■ **Text segment**:
Forms in the realm of space (Near Dores / across from Urqhuart Castle) (North of Foyers / South of Easter Boleskine) (Out from Altsigh / Away towards Invermoriston), 2001 – present, 3 pairs of silver gelatin prints, framed in oak, each 62 x 52cm

Gerard Byrne »Loch Ness, non-site«

Stockholm, August 25, 2011 - October 02, 2011

Gerard Byrne
Loch Ness, non-site 
Gerard Byrne is best known for using film, photography and installation to explore indicative moments in our recent history. In his films the casts re-enact conversations originally published in popular magazines from the 1960s to the 1980s while his installations often include photographic images of subjects that both suggest and resist historical placement. His work takes as its subject the representations of time we construct at given cultural moments, and the historical accumulation of those representations.
Loch Ness, non-site is an investigation into the role of photography today and its undermined credibility as a form of evidence in the digital era. In essence the project becomes a trope for the fundamental challenge to photography’s ability to represent. Using analog photographic techniques it's material character is consistently emphasized throughout the work - for example in the eclectic framing and mounting techniques.

[Collected data]
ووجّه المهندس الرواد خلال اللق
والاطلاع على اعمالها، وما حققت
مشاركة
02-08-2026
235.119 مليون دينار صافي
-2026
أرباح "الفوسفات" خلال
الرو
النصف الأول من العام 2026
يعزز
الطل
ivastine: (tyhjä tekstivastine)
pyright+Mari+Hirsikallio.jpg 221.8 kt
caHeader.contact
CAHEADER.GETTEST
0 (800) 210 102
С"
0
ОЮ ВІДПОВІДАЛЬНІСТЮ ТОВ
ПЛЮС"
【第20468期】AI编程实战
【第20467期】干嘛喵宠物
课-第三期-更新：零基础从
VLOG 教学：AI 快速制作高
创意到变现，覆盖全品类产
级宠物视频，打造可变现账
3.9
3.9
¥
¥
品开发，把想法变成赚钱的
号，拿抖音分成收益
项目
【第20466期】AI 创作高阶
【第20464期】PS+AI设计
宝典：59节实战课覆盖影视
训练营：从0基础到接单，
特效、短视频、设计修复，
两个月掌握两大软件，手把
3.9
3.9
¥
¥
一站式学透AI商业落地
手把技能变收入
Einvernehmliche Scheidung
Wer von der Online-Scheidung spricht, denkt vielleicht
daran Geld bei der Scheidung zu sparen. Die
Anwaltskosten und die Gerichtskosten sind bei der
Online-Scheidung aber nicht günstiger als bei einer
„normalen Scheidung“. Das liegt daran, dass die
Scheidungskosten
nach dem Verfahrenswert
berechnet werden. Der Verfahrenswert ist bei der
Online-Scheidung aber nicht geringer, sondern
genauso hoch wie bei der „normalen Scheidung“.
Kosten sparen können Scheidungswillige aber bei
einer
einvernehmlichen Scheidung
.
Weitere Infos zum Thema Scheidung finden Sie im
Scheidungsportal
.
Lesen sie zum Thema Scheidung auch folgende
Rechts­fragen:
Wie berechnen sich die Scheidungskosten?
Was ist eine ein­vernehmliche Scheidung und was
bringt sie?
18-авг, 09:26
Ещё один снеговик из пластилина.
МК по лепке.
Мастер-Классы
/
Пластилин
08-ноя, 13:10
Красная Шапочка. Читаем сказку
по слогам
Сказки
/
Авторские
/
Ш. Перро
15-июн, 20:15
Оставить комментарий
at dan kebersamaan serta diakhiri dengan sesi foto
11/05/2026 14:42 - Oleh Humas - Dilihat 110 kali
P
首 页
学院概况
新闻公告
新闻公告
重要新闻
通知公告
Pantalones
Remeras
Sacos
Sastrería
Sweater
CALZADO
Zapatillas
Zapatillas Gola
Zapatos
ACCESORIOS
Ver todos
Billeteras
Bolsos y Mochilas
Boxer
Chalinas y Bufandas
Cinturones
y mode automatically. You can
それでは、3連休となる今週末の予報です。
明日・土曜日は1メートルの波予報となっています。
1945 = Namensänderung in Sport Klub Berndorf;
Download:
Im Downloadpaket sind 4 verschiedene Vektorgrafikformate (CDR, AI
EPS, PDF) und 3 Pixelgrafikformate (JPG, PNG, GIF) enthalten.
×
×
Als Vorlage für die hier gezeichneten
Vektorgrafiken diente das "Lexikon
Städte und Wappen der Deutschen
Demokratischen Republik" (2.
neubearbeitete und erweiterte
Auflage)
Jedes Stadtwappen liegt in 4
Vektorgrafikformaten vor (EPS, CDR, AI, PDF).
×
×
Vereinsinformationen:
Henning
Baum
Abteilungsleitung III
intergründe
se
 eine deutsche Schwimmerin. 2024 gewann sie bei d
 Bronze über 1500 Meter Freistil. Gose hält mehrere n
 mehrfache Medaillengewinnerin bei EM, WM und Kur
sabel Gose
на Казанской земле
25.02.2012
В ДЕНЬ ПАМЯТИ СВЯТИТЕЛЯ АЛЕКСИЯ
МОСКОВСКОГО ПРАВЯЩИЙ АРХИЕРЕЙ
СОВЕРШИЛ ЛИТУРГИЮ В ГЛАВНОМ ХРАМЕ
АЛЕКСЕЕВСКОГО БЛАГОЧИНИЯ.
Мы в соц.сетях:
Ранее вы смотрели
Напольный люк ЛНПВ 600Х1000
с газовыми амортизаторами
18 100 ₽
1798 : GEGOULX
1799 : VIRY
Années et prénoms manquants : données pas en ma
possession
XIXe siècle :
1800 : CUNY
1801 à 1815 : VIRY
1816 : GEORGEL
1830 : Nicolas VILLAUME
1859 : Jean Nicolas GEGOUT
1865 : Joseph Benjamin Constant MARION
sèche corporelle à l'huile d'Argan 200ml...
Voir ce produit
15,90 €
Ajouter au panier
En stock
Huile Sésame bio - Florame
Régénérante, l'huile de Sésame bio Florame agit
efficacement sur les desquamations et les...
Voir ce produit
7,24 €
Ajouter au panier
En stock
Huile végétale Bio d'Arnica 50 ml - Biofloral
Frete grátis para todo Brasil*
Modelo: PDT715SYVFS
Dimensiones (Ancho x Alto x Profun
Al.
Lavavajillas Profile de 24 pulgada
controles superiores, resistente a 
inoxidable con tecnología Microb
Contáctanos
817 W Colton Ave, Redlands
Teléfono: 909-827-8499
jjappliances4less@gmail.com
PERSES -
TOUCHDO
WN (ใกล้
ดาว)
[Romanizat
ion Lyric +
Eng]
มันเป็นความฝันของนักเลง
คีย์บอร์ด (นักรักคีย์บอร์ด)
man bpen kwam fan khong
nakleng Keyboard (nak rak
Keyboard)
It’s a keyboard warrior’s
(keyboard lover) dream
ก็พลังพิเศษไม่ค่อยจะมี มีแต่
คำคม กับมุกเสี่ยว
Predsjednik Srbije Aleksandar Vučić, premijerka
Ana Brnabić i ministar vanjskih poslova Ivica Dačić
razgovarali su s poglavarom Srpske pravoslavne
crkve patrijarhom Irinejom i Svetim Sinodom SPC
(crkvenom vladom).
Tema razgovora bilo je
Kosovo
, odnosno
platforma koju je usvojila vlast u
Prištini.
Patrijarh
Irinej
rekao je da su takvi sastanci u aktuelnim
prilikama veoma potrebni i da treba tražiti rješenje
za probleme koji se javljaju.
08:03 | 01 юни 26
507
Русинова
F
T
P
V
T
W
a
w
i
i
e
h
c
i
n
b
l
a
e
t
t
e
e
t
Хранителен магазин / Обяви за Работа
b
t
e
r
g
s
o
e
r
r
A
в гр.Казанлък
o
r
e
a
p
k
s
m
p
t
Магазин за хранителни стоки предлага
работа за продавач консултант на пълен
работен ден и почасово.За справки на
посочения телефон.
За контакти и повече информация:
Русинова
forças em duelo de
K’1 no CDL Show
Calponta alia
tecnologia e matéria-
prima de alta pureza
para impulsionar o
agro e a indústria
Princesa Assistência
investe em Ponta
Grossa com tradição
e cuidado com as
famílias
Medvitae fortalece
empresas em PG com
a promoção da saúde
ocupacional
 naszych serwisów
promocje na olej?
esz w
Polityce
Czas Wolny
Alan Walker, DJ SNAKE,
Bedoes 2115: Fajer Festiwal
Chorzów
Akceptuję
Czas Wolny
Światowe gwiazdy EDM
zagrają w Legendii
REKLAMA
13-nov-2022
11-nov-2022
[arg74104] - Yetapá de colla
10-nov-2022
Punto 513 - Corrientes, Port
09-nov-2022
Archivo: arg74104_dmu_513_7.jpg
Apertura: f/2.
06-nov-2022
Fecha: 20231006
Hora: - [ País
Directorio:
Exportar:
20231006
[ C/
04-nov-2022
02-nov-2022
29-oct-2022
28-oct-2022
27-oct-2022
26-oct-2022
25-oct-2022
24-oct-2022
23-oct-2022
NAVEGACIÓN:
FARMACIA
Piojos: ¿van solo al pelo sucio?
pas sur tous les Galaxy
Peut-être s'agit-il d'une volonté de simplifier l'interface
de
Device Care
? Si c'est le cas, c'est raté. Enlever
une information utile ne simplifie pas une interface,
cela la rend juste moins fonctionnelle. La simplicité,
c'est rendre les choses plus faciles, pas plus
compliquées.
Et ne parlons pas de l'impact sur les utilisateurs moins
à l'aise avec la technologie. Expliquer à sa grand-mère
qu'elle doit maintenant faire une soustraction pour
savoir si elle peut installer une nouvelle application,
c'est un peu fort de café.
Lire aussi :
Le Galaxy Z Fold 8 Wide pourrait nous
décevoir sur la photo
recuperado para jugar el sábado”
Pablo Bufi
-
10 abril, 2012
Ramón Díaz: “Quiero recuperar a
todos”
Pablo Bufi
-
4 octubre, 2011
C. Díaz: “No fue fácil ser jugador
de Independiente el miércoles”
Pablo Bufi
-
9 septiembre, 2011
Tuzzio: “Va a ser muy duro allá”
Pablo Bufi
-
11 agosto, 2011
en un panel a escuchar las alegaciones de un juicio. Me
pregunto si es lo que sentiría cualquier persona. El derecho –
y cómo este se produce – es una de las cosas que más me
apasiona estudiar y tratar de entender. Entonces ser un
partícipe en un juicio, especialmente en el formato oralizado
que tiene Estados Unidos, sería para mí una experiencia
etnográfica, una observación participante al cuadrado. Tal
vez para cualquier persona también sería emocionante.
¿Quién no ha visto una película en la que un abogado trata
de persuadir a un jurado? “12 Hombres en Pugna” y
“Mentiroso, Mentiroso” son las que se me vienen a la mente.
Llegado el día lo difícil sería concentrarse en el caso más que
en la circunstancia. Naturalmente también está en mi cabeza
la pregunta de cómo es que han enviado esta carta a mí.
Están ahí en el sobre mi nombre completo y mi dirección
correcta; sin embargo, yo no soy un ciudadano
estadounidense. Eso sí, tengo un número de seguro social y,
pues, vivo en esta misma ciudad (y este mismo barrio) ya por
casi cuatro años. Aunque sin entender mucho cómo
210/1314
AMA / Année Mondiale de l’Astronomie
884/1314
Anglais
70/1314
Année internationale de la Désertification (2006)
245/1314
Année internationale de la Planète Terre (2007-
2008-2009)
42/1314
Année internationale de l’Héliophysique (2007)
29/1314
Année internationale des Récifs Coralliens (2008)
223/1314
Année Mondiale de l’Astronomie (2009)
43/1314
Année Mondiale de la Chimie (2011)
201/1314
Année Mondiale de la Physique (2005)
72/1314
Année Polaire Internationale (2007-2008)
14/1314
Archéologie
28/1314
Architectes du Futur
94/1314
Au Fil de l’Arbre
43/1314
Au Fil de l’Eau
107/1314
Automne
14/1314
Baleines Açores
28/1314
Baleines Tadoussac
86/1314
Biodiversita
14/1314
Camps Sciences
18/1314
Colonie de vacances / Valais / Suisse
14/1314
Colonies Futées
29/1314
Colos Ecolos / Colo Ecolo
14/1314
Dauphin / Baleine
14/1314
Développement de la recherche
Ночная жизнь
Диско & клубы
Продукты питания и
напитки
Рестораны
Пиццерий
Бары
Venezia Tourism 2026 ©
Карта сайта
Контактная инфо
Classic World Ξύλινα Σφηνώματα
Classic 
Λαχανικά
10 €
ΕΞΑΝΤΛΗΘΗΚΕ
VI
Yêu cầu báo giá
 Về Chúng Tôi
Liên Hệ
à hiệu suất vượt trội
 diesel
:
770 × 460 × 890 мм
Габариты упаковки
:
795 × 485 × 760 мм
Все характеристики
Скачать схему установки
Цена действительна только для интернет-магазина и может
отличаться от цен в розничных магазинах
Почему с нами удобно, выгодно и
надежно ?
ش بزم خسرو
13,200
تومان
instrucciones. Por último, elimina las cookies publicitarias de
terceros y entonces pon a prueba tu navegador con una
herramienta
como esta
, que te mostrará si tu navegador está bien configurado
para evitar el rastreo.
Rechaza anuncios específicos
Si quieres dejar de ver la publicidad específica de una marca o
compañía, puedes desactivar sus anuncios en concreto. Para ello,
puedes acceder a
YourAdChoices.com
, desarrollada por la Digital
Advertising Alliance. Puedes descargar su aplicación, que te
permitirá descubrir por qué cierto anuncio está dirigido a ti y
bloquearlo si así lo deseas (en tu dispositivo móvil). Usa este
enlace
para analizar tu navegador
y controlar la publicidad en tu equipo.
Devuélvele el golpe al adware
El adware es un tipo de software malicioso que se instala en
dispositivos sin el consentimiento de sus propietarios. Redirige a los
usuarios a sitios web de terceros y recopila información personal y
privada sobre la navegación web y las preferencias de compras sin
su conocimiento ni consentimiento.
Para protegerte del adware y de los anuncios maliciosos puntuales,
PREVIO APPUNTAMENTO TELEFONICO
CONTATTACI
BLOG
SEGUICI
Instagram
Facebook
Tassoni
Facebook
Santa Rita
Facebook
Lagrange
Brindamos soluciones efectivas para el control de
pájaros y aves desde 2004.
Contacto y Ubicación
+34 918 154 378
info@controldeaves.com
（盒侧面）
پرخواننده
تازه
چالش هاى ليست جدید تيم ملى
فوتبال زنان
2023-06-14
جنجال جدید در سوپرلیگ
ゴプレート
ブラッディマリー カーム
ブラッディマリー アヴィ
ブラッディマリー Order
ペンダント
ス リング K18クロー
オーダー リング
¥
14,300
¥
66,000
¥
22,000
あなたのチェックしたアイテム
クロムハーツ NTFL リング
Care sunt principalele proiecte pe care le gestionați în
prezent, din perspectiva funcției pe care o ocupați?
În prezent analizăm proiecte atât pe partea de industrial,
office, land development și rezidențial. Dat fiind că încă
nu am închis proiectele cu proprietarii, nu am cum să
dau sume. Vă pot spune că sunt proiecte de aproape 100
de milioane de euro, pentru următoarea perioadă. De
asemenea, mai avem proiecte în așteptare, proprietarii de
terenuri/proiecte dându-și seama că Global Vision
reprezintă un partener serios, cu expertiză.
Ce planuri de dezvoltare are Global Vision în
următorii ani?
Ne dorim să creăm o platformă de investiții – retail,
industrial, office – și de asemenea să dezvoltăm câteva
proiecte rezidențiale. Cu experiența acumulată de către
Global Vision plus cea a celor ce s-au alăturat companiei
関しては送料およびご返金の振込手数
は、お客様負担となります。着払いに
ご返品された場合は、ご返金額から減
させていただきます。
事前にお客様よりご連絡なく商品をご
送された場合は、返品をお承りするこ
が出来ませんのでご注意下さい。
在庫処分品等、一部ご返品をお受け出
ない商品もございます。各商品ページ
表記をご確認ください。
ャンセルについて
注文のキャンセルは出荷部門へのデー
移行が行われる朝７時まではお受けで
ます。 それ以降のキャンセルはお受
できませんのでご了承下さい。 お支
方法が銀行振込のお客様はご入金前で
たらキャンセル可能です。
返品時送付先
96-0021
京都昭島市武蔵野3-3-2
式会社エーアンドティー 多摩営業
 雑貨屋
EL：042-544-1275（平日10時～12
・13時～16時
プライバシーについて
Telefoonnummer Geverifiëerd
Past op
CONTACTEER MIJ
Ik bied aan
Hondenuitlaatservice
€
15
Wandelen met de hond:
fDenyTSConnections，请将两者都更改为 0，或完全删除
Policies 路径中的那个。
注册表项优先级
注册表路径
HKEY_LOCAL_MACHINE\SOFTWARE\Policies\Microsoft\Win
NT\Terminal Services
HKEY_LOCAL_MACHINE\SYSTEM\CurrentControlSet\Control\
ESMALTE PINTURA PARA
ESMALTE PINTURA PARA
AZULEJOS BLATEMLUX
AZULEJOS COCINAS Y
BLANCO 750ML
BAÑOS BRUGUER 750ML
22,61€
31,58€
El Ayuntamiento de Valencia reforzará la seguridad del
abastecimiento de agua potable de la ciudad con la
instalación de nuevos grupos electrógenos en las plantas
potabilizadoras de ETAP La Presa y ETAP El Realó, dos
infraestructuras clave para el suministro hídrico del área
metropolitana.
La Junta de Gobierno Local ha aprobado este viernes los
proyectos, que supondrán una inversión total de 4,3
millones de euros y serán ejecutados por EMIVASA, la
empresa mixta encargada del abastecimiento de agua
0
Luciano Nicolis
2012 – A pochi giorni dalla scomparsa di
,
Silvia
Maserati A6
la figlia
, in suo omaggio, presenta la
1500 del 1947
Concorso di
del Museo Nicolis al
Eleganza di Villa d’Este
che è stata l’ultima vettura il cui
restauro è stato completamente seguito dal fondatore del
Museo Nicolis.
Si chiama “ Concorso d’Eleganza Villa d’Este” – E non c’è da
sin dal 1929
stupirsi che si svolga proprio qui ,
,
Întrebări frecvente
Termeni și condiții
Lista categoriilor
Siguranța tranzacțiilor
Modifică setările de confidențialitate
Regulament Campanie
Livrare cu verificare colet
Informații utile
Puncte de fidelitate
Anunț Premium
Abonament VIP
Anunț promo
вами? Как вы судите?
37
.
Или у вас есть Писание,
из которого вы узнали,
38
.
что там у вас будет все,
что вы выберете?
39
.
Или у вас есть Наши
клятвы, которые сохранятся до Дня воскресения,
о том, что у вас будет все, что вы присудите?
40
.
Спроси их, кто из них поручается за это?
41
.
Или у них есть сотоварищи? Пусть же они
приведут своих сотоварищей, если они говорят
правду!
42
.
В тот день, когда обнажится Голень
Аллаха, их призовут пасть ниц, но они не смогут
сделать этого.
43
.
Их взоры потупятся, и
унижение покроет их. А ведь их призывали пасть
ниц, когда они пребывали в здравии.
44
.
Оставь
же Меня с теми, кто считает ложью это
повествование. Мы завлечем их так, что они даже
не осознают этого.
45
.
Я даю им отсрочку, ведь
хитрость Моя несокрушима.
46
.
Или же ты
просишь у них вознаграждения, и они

■ **Task requirements**:
[1] In the Gerard Byrne exhibition text, what do the casts in his films re-enact?
[2] List every place name that appears inside the parentheses of the work's title in the Gerard Byrne exhibition text.
[3] Update the stretch of the Gerard Byrne exhibition text from "Stockholm, August 25, 2011" through "of those representations.", replacing "popular magazines" with "illustrated magazines".
Rely only on the Gerard Byrne exhibition text when you answer.

■ **Responses to the tasks**:
[1] Conversations originally published in popular magazines from the 1960s to the 1980s.

[2] Dores, Urqhuart Castle, Foyers, Easter Boleskine, Altsigh, Invermoriston

[3]
Stockholm, August 25, 2011 - October 02, 2011

Gerard Byrne
Loch Ness, non-site 
Gerard Byrne is best known for using film, photography and installation to explore indicative moments in our recent history. In his films the casts re-enact conversations originally published in illustrated magazines from the 1960s to the 1980s while his installations often include photographic images of subjects that both suggest and resist historical placement. His work takes as its subject the representations of time we construct at given cultural moments, and the historical accumulation of those representations.